Saturday, December 20, 2008

Textbook - Section 4


As we continue by flying tour of language and computers, we move from talking to other people in the same language through computers to talking to people in different languages on computers, i.e., we are moving into machine translation. This is going to start getting increasingly tech-y, but it never gets hardcore at all. Anyway, here's the next bit. Unfortunately, there's a lot of formatting that's getting lost here. I've tried to put most of it back.

My Trusty Speech-o-Matic!

We’ve talked so far about how the language we use online can be a window into our own subconscious knowledge of our language and how the communicative abilities of the Internet have increased language opportunities. One of the greatest dreams for computers is that they would somehow allow us to communicate across languages. The dream version might be the supposed Universal Translator as seen in the Star Trek world, or it’s companion in a million other movies. Anyone in the universe walks up, speaks through whatever means their alien bodies allow, and magically the computer translator pops everything out as Mainstream American English. Brilliant! Could it ever be possible? How would it work?

Perhaps the best way to start looking at Machine Translation is by looking at what it is not. Translation is not substituting the words of one language for the words of another language. This may work for some sentences, but it quickly breaks down. Let’s take the English sentence Sylvia is going to the library and attempt to translate it into French. There are parallel words in French for most of this sentence. English to go is similar to French aller; English to is similar to French à; English the is similar to French la; and English library is similar to the French bibliotèque. So let’s take just substitute one word for another. Sylvia goes to the library becomes Sylvia va à la bibliotèque.

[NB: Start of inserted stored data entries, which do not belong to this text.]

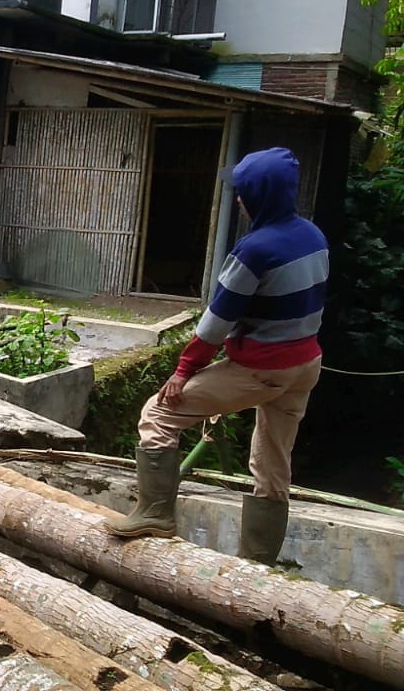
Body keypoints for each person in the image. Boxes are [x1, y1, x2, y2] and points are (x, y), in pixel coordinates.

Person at [104, 148, 327, 565]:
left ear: (258, 196)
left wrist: (184, 371)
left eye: (242, 192)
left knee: (158, 414)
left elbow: (215, 323)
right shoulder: (313, 236)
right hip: (305, 365)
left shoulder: (254, 251)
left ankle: (154, 514)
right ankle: (257, 561)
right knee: (273, 460)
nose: (238, 200)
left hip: (263, 369)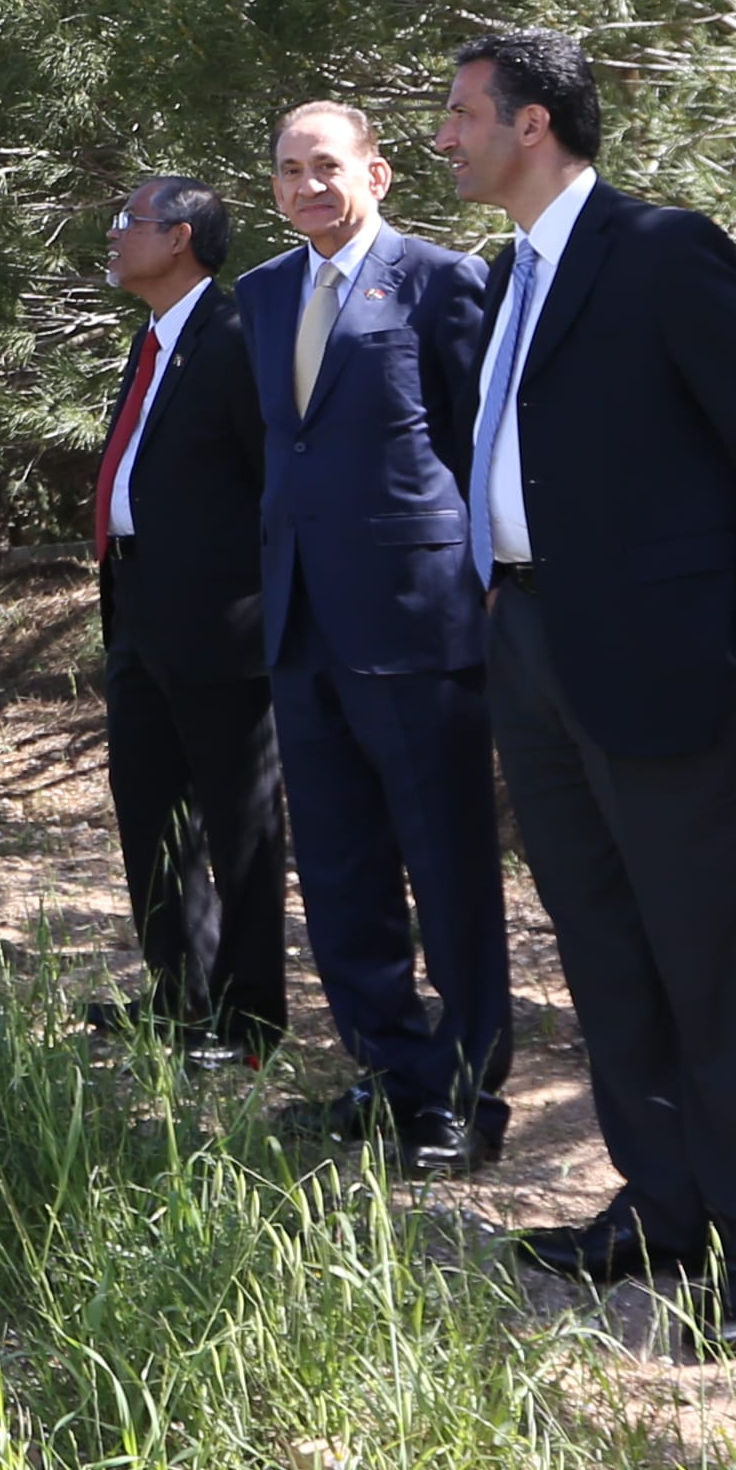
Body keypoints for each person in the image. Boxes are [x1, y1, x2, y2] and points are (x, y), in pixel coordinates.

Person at [435, 26, 736, 1353]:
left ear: (534, 123)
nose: (444, 137)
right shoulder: (511, 276)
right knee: (606, 950)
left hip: (664, 658)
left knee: (711, 959)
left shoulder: (662, 252)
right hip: (532, 647)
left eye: (461, 114)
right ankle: (664, 1207)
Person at [244, 100, 507, 1171]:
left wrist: (485, 583)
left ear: (379, 174)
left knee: (445, 868)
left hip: (415, 619)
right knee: (343, 871)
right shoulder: (261, 296)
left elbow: (480, 443)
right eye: (288, 171)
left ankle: (470, 1097)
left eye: (327, 166)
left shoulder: (443, 283)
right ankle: (392, 1078)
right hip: (302, 623)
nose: (308, 185)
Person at [87, 173, 284, 1058]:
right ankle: (180, 994)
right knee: (150, 808)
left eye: (127, 222)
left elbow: (275, 482)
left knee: (238, 824)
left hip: (222, 622)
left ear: (179, 238)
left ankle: (248, 1021)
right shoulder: (151, 341)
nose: (113, 235)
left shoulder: (237, 337)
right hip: (136, 608)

That turned out fairly well, but I’ve already fudged things a bit. You might have noticed I said that to go is similar to aller, but then I used va in the sentence. This is because, French, like English, has different verb forms based upon tense, aspect, and mood. JAKENOTE, DO THEY KNOW ALL OF THESE TERMS FROM EARLIER CHAPTERS? There are many parallels between French and English verb forms, but they do not always match. French verbs, for instance, mark whether the subject of the sentence is first person, second person, or third person right on the verb, while English does not by and large. Therefore, to translate any verb into French, we need to know what the subject is. Since this is not part of the English verb, we cannot read it from the word itself. Instead the machine translator must know what the subject is. This, in turn, requires a grammatical analysis of the sentence.

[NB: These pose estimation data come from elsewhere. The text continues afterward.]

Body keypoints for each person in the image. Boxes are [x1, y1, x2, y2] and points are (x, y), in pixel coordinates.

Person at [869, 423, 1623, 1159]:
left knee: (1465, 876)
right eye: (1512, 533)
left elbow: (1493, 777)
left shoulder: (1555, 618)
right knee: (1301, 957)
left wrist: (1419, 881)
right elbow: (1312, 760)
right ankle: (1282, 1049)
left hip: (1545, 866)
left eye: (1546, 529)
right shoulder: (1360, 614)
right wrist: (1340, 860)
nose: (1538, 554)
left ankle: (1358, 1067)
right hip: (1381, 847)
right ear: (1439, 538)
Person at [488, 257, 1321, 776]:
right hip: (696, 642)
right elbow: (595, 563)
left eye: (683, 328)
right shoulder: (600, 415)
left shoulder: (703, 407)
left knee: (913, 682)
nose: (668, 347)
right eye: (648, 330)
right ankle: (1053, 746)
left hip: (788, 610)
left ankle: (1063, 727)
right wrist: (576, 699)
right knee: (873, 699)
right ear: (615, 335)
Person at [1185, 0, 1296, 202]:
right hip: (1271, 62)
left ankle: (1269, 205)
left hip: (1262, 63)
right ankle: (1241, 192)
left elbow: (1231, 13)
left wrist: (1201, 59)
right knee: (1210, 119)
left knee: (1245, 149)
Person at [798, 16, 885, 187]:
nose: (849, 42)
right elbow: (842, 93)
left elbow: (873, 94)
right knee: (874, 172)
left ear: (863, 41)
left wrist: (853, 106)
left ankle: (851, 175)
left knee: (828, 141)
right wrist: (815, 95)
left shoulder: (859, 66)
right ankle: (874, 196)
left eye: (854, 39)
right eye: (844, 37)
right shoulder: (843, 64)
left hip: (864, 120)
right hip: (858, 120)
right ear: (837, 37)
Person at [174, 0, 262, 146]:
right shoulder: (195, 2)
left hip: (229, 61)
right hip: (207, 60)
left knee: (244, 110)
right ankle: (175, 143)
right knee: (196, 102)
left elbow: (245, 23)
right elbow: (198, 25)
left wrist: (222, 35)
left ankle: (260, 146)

A similar problem occurs with translations between English and German. English generally follows a sentence pattern of subject-verb-object, while German follows a pattern of subject-object-verb, i.e., the verb goes in the middle for English sentences but at the end for German sentences. JAKE NOTE, A POINTER SOMEWHERE IN THIS PARAGRAPH TO YOUR TYPOLOGY CHAPTER SOUNDS APPROPRIATE. In such a case, even if there was a perfect one to one match between English words and German words, the translator again cannot simply substitute one word for another. It needs to know what the subject is, what the object is, and what the verb is in order to re-arrange things. In short, any non-trivial translation requires that the computer be able to grammatically analyze any sentence it encounters. Even this might seem simpler than it is. Most of the sentences that you have read in this chapter have never been written before, and never encountered by you, the reader. (Some of you may wish you never encounter sentences like this again.) These exact sentences will not be in any database of the English language. Instead, you the reader, and the computer translator, must know English grammar sufficiently to analyze sentences you’ve never heard.

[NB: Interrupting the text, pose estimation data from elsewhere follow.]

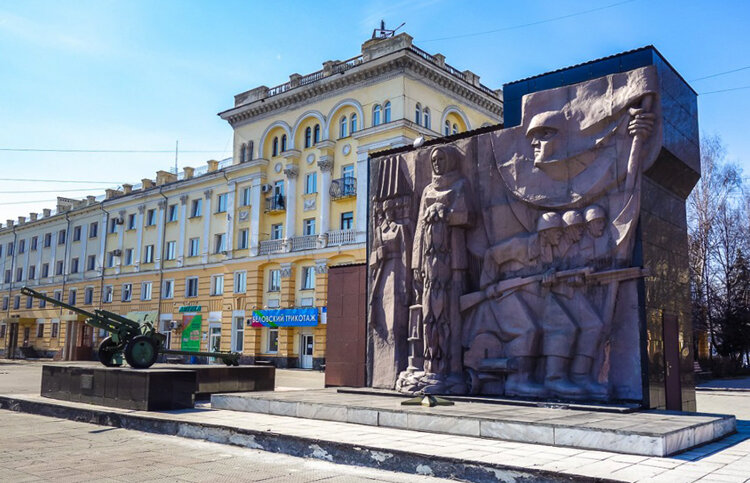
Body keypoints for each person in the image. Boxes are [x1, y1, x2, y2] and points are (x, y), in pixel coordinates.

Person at [412, 145, 473, 390]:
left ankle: (455, 369)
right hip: (429, 261)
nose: (437, 163)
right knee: (429, 313)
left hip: (454, 260)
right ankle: (430, 366)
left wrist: (445, 213)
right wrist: (416, 263)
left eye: (441, 159)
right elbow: (418, 228)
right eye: (434, 159)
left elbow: (469, 216)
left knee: (453, 314)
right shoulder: (427, 189)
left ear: (450, 161)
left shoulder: (460, 184)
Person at [369, 198, 411, 388]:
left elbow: (405, 254)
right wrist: (379, 254)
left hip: (397, 271)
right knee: (381, 317)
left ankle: (394, 368)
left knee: (395, 319)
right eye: (386, 211)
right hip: (383, 273)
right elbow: (373, 255)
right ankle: (382, 374)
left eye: (392, 210)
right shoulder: (379, 231)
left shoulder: (400, 229)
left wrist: (406, 280)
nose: (389, 214)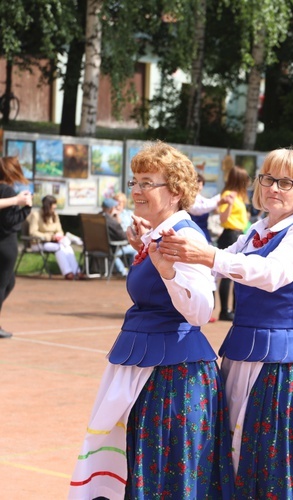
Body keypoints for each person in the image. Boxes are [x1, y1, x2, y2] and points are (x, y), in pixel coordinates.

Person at [158, 147, 293, 498]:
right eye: (268, 178)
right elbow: (214, 268)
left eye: (286, 182)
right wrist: (164, 250)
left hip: (283, 362)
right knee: (237, 449)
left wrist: (209, 255)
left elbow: (270, 274)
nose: (274, 187)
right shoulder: (256, 230)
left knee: (277, 457)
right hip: (241, 353)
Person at [69, 141, 233, 499]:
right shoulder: (160, 234)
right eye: (135, 182)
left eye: (148, 183)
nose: (138, 191)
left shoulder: (183, 236)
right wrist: (144, 247)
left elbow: (202, 310)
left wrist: (168, 272)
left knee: (163, 474)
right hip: (155, 367)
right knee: (147, 469)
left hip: (174, 376)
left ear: (174, 192)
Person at [0, 157, 32, 339]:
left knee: (9, 282)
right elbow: (9, 222)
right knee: (3, 284)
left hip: (3, 243)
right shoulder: (7, 190)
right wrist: (26, 207)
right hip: (5, 244)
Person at [216, 166, 250, 321]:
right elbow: (223, 219)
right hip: (230, 234)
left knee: (239, 274)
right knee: (228, 275)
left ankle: (236, 309)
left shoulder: (239, 197)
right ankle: (225, 310)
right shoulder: (229, 195)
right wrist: (229, 204)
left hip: (238, 234)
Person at [27, 194, 83, 280]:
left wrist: (58, 236)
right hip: (39, 243)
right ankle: (68, 272)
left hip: (53, 242)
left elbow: (60, 230)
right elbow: (33, 232)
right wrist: (49, 237)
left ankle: (76, 271)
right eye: (53, 206)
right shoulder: (36, 215)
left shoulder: (55, 215)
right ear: (47, 206)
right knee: (59, 248)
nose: (55, 208)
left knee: (67, 247)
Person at [100, 197, 136, 276]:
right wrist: (118, 222)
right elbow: (123, 237)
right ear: (111, 209)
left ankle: (124, 271)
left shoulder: (97, 218)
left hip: (96, 248)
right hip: (111, 249)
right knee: (136, 250)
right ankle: (129, 273)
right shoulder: (111, 221)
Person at [189, 173, 223, 243]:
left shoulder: (202, 200)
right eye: (196, 183)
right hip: (191, 233)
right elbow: (197, 209)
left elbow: (210, 202)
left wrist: (222, 196)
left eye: (200, 184)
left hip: (203, 232)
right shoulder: (188, 199)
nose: (198, 186)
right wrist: (218, 202)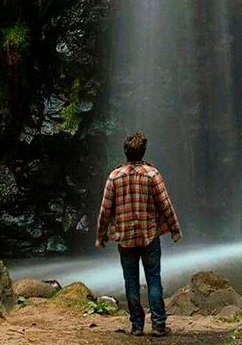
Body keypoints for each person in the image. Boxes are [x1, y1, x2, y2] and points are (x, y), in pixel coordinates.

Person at [96, 132, 182, 337]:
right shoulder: (152, 175)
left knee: (131, 281)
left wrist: (101, 235)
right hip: (148, 235)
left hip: (125, 238)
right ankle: (159, 325)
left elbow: (105, 209)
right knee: (153, 278)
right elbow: (166, 205)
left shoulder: (114, 177)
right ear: (143, 151)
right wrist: (175, 229)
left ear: (125, 153)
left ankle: (136, 326)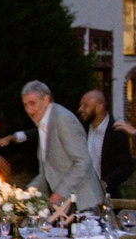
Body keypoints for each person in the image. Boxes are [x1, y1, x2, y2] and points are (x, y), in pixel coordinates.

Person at [22, 79, 102, 211]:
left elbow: (83, 161)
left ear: (46, 100)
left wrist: (59, 194)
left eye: (32, 103)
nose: (29, 110)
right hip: (67, 206)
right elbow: (46, 171)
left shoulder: (62, 119)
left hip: (85, 203)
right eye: (25, 105)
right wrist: (24, 195)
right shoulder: (43, 123)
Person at [82, 88, 135, 199]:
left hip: (106, 196)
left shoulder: (116, 132)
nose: (81, 109)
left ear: (99, 107)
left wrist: (105, 183)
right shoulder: (82, 128)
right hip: (82, 195)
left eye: (85, 106)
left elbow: (127, 166)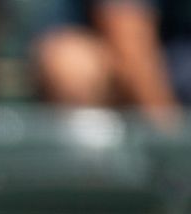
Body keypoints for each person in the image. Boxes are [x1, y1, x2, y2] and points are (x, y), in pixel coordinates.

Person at [36, 0, 191, 125]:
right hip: (120, 73)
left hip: (177, 63)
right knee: (73, 66)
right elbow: (130, 46)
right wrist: (170, 136)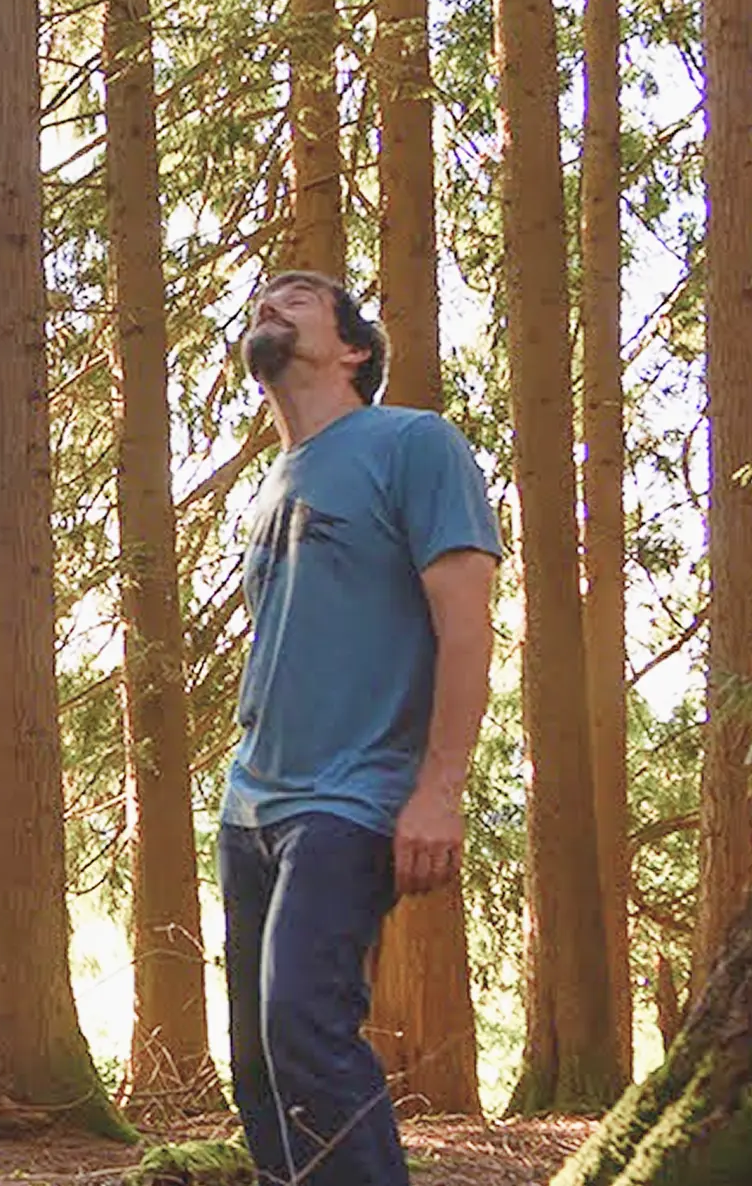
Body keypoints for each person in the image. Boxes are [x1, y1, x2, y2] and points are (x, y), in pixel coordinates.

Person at [219, 271, 501, 1186]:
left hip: (355, 796)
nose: (272, 302)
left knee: (304, 1023)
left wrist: (440, 789)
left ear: (354, 350)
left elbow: (465, 619)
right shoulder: (268, 488)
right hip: (251, 805)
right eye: (264, 297)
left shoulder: (413, 443)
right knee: (260, 1060)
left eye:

Guess what? The problem gets worse. Let’s say we want to translate between English and either Japanese or Korean. Both of those languages express what are called honorifics right in their grammar and verb forms. Honorifics are sort of a grammatical form of politeness and their use depends upon a series of factors such as the status of the person being spoken to, the status of the person speaking, the intimacy of their relationship, and more. English deals with many of these same issues. We do not speak the same way when giving a talk at a funeral as we do while playing Guitar Hero III with a friend. Nor do we talk the same way to our lovers as we do to our company’s CEO -- if you want to keep your job. These social factors are expressed through the word choices we make, the elaborateness of the phrasing, and the assertiveness with which we speak. JAKE NOTE; AGAIN, CAN WE REFERENCE THE SOCIO CHAPTERS FOR THIS? Japanese and Korean use these methods to express social relationships as well, but they additionally code some of this in the exact verb endings used in a sentence. This implies that the computer cannot perform a true translation of Sylvia went to the library into Korean or Japanese without some pragmatic knowledge of each society – who is of high status, who is of low, and what their relationships are like. Such knowledge is, of course, nowhere in the sentence itself, but requires knowing the entire social context of the sentence.


writtenwyrdd said...

More fascinating stuff, paca!

fairyhedgehog said...

So you're saying the babel fish doesn't really exist?

pacatrue said...

It's not fair, is it? Bring on the babel fish!